Calendar of Events to Watch for the Week of April 18th

Next week the Q1 earnings season moves into full bloom with some of the tech bell weathers reporting. On the economic calendar, we begin the week with a slew of housing reports and concluding the week with the April manufacturing data. Oh and did we mention, that tax day is Monday, April 18th.
Monday 4/18 – US NAHB Housing Market Index is due out.
Tuesday 4/19 – The main event of the week will be US Housing Starts giving back-to-back days of housing sector reports.
Wednesday 4/20 – Caping the housing reports, we get Existing Home Sales where economists are looking for a slow down of a seasonally adjusted rate from 6,020,000 to 5,750,000.

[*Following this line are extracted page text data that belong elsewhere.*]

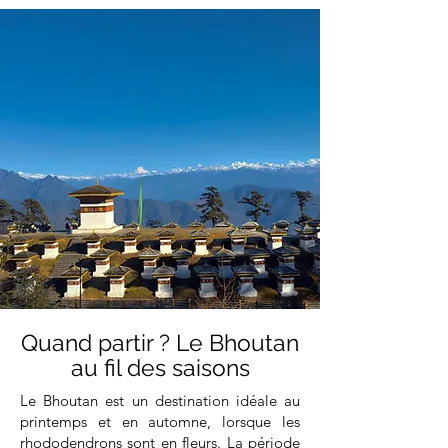
Quand partir ? Le Bhoutan
au fil des saisons
Le Bhoutan est un destination idéale au
printemps et en automne, lorsque les
rhododendrons sont en fleurs. La période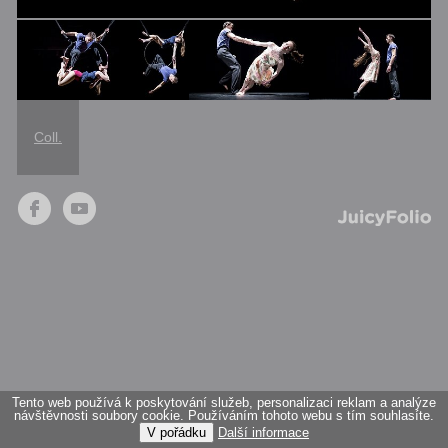
Coll.
Tento web používá k poskytování služeb, personalizaci reklam a analýze
návštěvnosti soubory cookie. Používáním tohoto webu s tím souhlasíte.
V pořádku
Další informace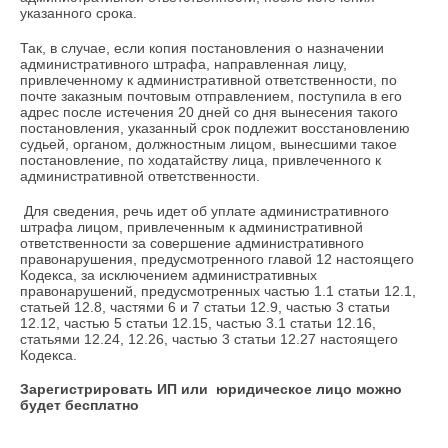
указанного срока.
Так, в случае, если копия постановления о назначении
административного штрафа, направленная лицу,
привлеченному к административной ответственности, по
почте заказным почтовым отправлением, поступила в его
адрес после истечения 20 дней со дня вынесения такого
постановления, указанный срок подлежит восстановлению
судьей, органом, должностным лицом, вынесшими такое
постановление, по ходатайству лица, привлеченного к
административной ответственности.
Для сведения, речь идет об уплате административного
штрафа лицом, привлеченным к административной
ответственности за совершение административного
правонарушения, предусмотренного главой 12 настоящего
Кодекса, за исключением административных
правонарушений, предусмотренных частью 1.1 статьи 12.1,
статьей 12.8, частями 6 и 7 статьи 12.9, частью 3 статьи
12.12, частью 5 статьи 12.15, частью 3.1 статьи 12.16,
статьями 12.24, 12.26, частью 3 статьи 12.27 настоящего
Кодекса.
Зарегистрировать ИП или юридическое лицо можно
будет бесплатно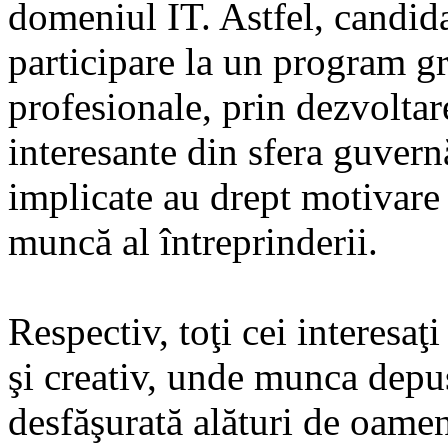
domeniul IT. Astfel, candida
participare la un program gr
profesionale, prin dezvolta
interesante din sfera guvern
implicate au drept motivare 
muncă al întreprinderii.
Respectiv, toţi cei interesaţi
şi creativ, unde munca depus
desfăşurată alături de oameni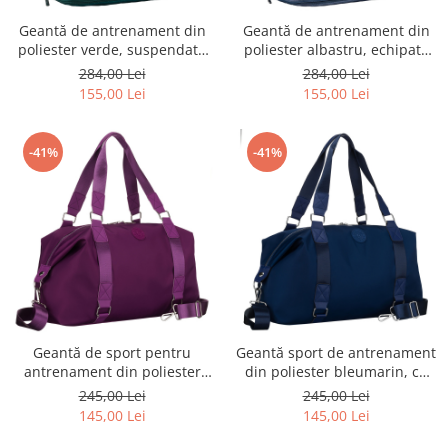
Geantă de antrenament din
Geantă de antrenament din
poliester verde, suspendată
poliester albastru, echipată
pe mânere confortabile -
cu suport pentru valiză -
284,00 Lei
284,00 Lei
Peterson PTR-PTN PIK-02-8601
Peterson PTR-PTN PIK-02-8618
155,00 Lei
155,00 Lei
TURQ
L.BL
-41%
-41%
Geantă de sport pentru
Geantă sport de antrenament
antrenament din poliester
din poliester bleumarin, cu
violet - Peterson PTR-PTN
un singur compartiment -
245,00 Lei
245,00 Lei
25531-5677 PURPL
Peterson PTR-PTN 25531-5660
145,00 Lei
145,00 Lei
NAVY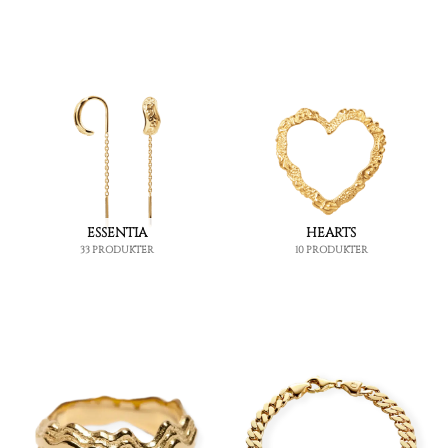
ESSENTIA
HEARTS
33 PRODUKTER
10 PRODUKTER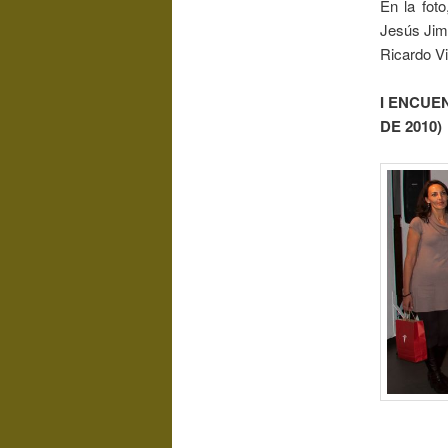
En la fot
Jesús Jim
Ricardo Vi
I ENCUE
DE 2010)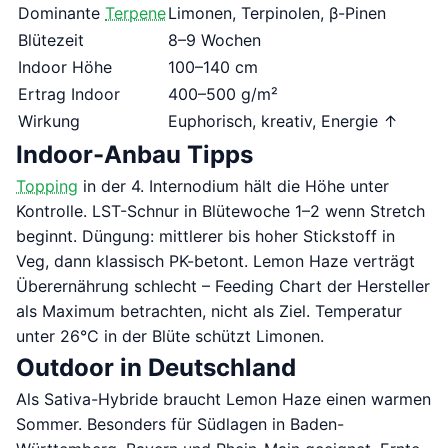
Dominante
Terpene
Limonen, Terpinolen, β-Pinen
Blütezeit
8–9 Wochen
Indoor Höhe
100–140 cm
Ertrag Indoor
400–500 g/m²
Wirkung
Euphorisch, kreativ, Energie ↑
Indoor-Anbau Tipps
Topping
in der 4. Internodium hält die Höhe unter
Kontrolle. LST-Schnur in Blütewoche 1–2 wenn Stretch
beginnt. Düngung: mittlerer bis hoher Stickstoff in
Veg, dann klassisch PK-betont. Lemon Haze verträgt
Überernährung schlecht – Feeding Chart der Hersteller
als Maximum betrachten, nicht als Ziel. Temperatur
unter 26°C in der Blüte schützt Limonen.
Outdoor in Deutschland
Als Sativa-Hybride braucht Lemon Haze einen warmen
Sommer. Besonders für Südlagen in Baden-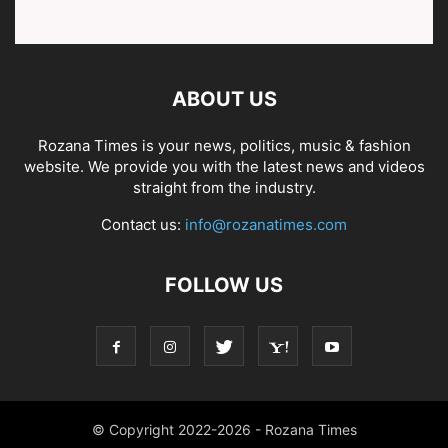
ABOUT US
Rozana Times is your news, politics, music & fashion
website. We provide you with the latest news and videos
straight from the industry.
Contact us:
info@rozanatimes.com
FOLLOW US
© Copyright 2022-2026 - Rozana Times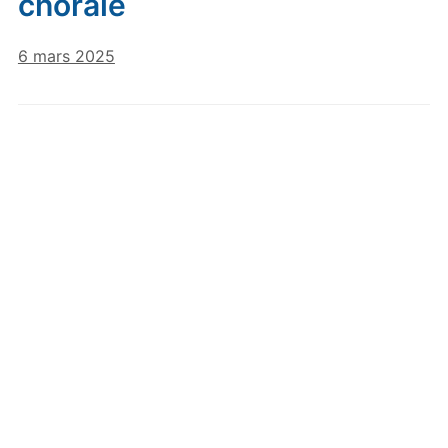
chorale
6 mars 2025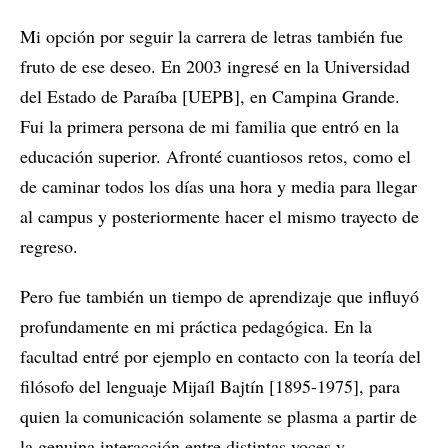
Mi opción por seguir la carrera de letras también fue
fruto de ese deseo. En 2003 ingresé en la Universidad
del Estado de Paraíba [UEPB], en Campina Grande.
Fui la primera persona de mi familia que entró en la
educación superior. Afronté cuantiosos retos, como el
de caminar todos los días una hora y media para llegar
al campus y posteriormente hacer el mismo trayecto de
regreso.
Pero fue también un tiempo de aprendizaje que influyó
profundamente en mi práctica pedagógica. En la
facultad entré por ejemplo en contacto con la teoría del
filósofo del lenguaje Mijaíl Bajtín [1895-1975], para
quien la comunicación solamente se plasma a partir de
la genuina interacción entre distintas voces y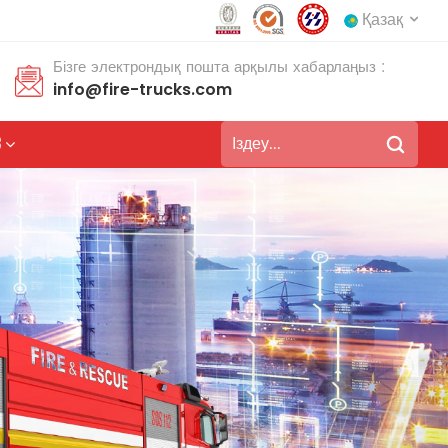
Қазақ
Бізге электрондық пошта арқылы хабарлаңыз :
info@fire-trucks.com
English
français
З
Deutsch
русский
italiano
español
português
Nederlands
العربية
日本語
한국의
Türkçe
Melayu
ไทย
Tiếng Việt
Indonesia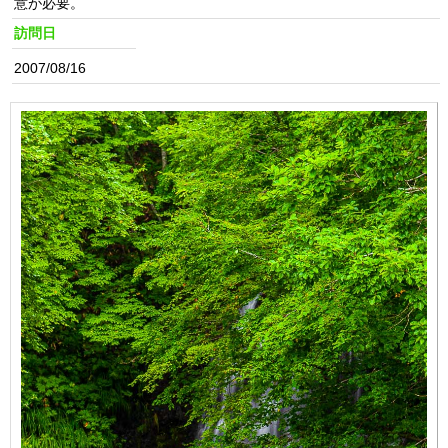
意が必要。
訪問日
2007/08/16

Thursday 4/21 – US Leading Economic Indicators for March will be reported where analysts are calling for a decline to 0.10% from February’s 0.30% growth.
Friday 4/22 – US April PMI data will be released giving participants the most up-to-date view on the manufacturing and services economy. In manufacturing, economists are forecasting a slight decline from 58.8 to 58.3 but still well into expansion territory. For services, economists are forecasting a slight gain from 58.0 to 58.1.